Women today suffer from a low self-image and poor self esteem. The reason for this has a lot to do with the messages women receive from media and how women are still portrayed as sex objects.
The key to self esteem is to accept yourself and not try to be someone or something you are not. We need to re-frame what it means to be a goddess.
Anna Agnes Bruckner talked recently about her upcoming role playing Anna Nicole Smith in the Lifetime Original Movie, “Anna Nicole.” I appreciated the research she did into Anna Nicole’s life which was certainly a rags to riches story, but this one did not have a happy ending.
I guess the question I have is why would a woman like Anna Nicole be considered an icon?
One of the questions Agnes asked herself was “how do you play someone so distinctive, so famous, and as one-of-a-kind as Anna Nicole Smith?”
She claims she had an amazing life.
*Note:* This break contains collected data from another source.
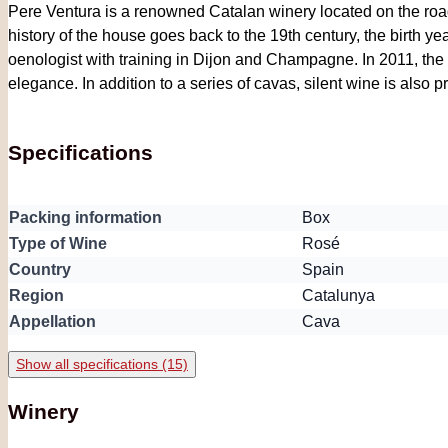
Pere Ventura is a renowned Catalan winery located on the roa
history of the house goes back to the 19th century, the birth y
oenologist with training in Dijon and Champagne. In 2011, the h
elegance. In addition to a series of cavas, silent wine is also 
Specifications
Packing information
Box
Type of Wine
Rosé
Country
Spain
Region
Catalunya
Appellation
Cava
Show all specifications (15)
Winery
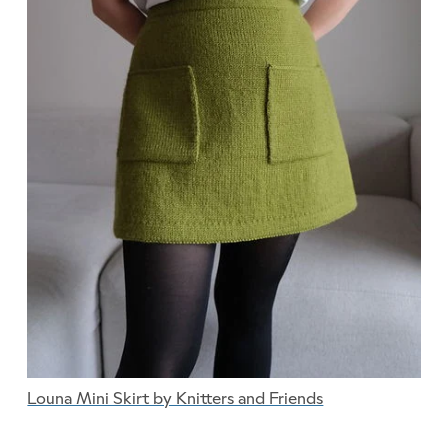
Louna Mini Skirt by Knitters and Friends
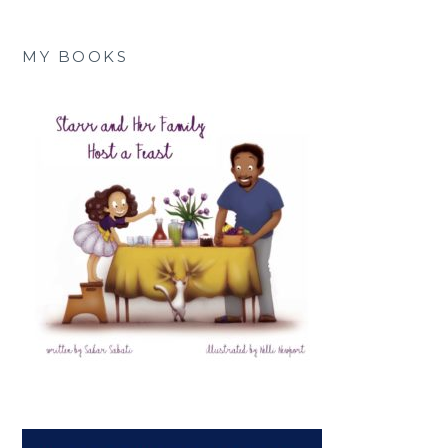
MY BOOKS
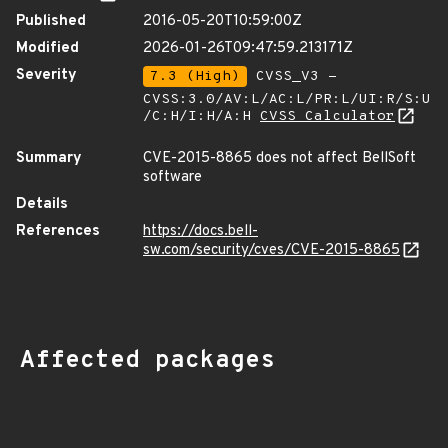
Published
2016-05-20T10:59:00Z
Modified
2026-01-26T09:47:59.213171Z
Severity
7.3 (High)
CVSS_V3 -
CVSS:3.0/AV:L/AC:L/PR:L/UI:R/S:U
/C:H/I:H/A:H
CVSS Calculator
Summary
CVE-2015-8865 does not affect BellSoft
software
Details
References
https://docs.bell-
sw.com/security/cves/CVE-2015-8865
Affected packages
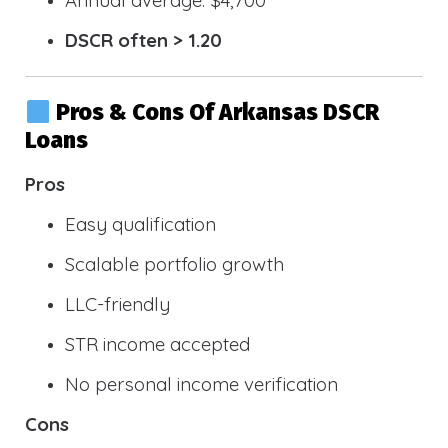
DSCR often > 1.20
Pros & Cons Of Arkansas DSCR
Loans
Pros
Easy qualification
Scalable portfolio growth
LLC-friendly
STR income accepted
No personal income verification
Cons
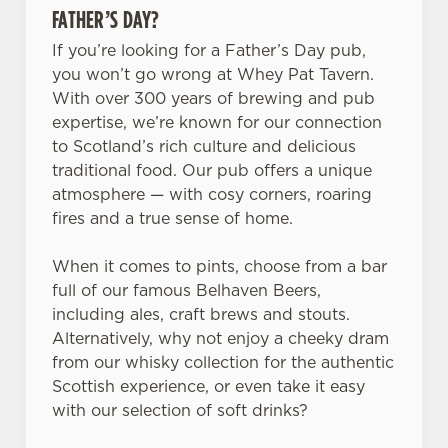
FATHER’S DAY?
If you’re looking for a Father’s Day pub,
you won’t go wrong at Whey Pat Tavern.
With over 300 years of brewing and pub
expertise, we’re known for our connection
to Scotland’s rich culture and delicious
traditional food. Our pub offers a unique
atmosphere — with cosy corners, roaring
fires and a true sense of home.
When it comes to pints, choose from a bar
full of our famous Belhaven Beers,
including ales, craft brews and stouts.
Alternatively, why not enjoy a cheeky dram
from our whisky collection for the authentic
Scottish experience, or even take it easy
with our selection of soft drinks?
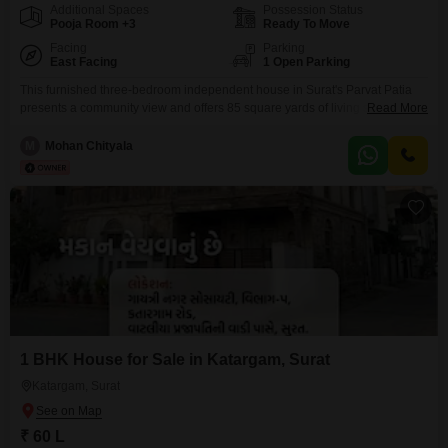
Additional Spaces
Possession Status
Pooja Room +3
Ready To Move
Facing
Parking
East Facing
1 Open Parking
This furnished three-bedroom independent house in Surat's Parvat Patia
presents a community view and offers 85 square yards of living space.The
Read More
house is equipped with three bathrooms and has a property age of 10 or
more years.This property has 2 floors in total and is ready for immediate
M
Mohan Chityala
occupancy.This is a great option for those looking for a ready-to-move-in
home.
1 BHK House for Sale in Katargam, Surat
Katargam, Surat
₹ 60 L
Despite coming from a small town in Texas and never having a good relationship with her mother, having a child and getting married at 18, becoming a stripper… I suppose what was noble is that she seemed to rise above it. But did she really?
Smith dropped out of high school and married Harold Marshal, an oil tycoon who was sixty two years older. I mean give me a break. Her claim to fame was gaining notoriety in Playboy ending up Playmate of the Year in 1993. A year later she appeared on the cover of New York magazine in an issue they did called White Trash Nation.
Apparently it was her goal to be the next Marilyn Monroe and sadly she Smith died on February 8, 2007 in a hotel room in Florida as a result of an overdose of prescription drugs… painkillers I believe.
Well what do you think was she white trash or iconic legend? Both labels miss the point and the question I have is why anyone would want to make a movie about her life? It does not fit the profile of an archetypal story which usually grants the movie success with the audience.
What is an archetypal story you may be wondering? As a screenwriter, story consultant and coach who uses the power of story for self-transformation I can tell you it is timeless… one to which we all universally respond. Here is the formula. First off we as an audience have to like and relate to character so we can experience the character vicariously.
Most importantly, at the end of the movie, the character has to arc or grow. There is usually a lesson learned whereby the character does not always get what they want but perhaps what they need.
Unless you rewrite the life of Anna Nicole Smith, I am not hopeful this will be a successful movie. The more important question we have to ask is why would we think of her as an icon?Anna Nicole Smith was not Venus. The archetype of Venus was powerful and not beholden to any man.
Perhaps this sheds some light on why so many women struggle with their self- image. In my practice, coaching mostly women for over ten years I found they struggle with an unattainable image that is culturally imposed.
We all want to be loved for who we are not what the culture puts out there as a so-called icon and does not fit the bill of heroine. That’s what we need more of today… more stories about women who are real heroines.